Deploying a Neural Network with FastAPI, Docker, and Kubernetes

In this guide, we will deploy a neural network using FastAPI, containerize it with Docker, and orchestrate the deployment with Kubernetes.

1. Train and Save the Model

We first create a simple neural network and save it as model.h5.

import tensorflow as tf
from tensorflow import keras
import numpy as np

# Create and train the model
model = keras.Sequential([
    keras.layers.Dense(128, activation='relu', input_shape=(10,)),
    keras.layers.Dense(64, activation='relu'),
    keras.layers.Dense(1, activation='sigmoid')
])

model.compile(optimizer='adam', loss='binary_crossentropy', metrics=['accuracy'])

# Save the model
model.save("model.h5")
print("Model saved as 'model.h5'")

2. Create FastAPI Application

Next, we build a FastAPI app to serve predictions.

from fastapi import FastAPI
from pydantic import BaseModel
import tensorflow as tf
import numpy as np

app = FastAPI()
model = tf.keras.models.load_model("model.h5")

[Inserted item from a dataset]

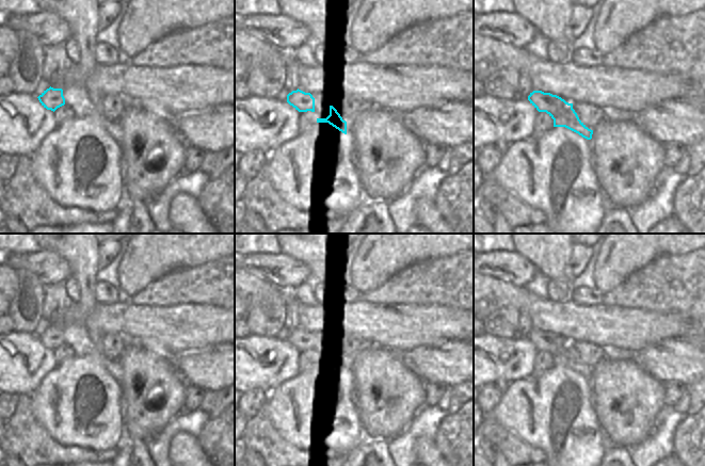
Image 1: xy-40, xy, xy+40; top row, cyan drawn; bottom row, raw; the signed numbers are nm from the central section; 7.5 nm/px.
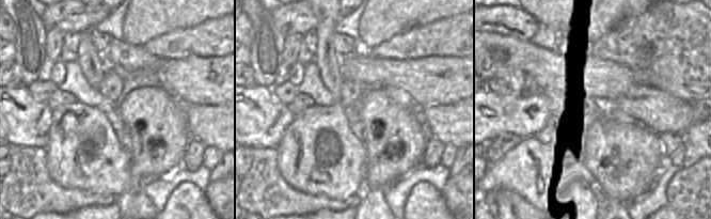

class InputData(BaseModel):
    input: list

@app.post("/predict")
async def predict(data: InputData):
    input_data = np.array([data.input])
    prediction = model.predict(input_data).tolist()
    return {"prediction": prediction}

3. Dockerizing the Application

FROM python:3.9
WORKDIR /app
COPY model.h5 /app/
COPY app.py /app/
RUN pip install fastapi uvicorn tensorflow numpy
EXPOSE 8000
CMD ["uvicorn", "app:app", "--host", "0.0.0.0", "--port", "8000"]

4. Kubernetes Deployment

Now, we deploy the application on Kubernetes using deployment.yaml and service.yaml.

Deployment YAML

apiVersion: apps/v1
kind: Deployment
metadata:
  name: fastapi-neural-net
spec:
  replicas: 2
  selector:
    matchLabels:
      app: neural-net
  template:
    metadata:
      labels:
        app: neural-net
    spec:
      containers:
      - name: neural-net
        image: your-dockerhub-username/fastapi-neural-net:latest
        ports:
        - containerPort: 8000

Service YAML

apiVersion: v1
kind: Service
metadata:
  name: neural-net-service
spec:
  selector:
    app: neural-net
  ports:
    - protocol: TCP
      port: 80
      targetPort: 8000
  type: LoadBalancer

5. Deploy and Access

Run the following commands:

kubectl apply -f deployment.yaml
kubectl apply -f service.yaml
kubectl get services

Conclusion

We have successfully deployed a neural network using FastAPI, Docker, and Kubernetes. This setup ensures scalability and efficiency in machine learning model deployment.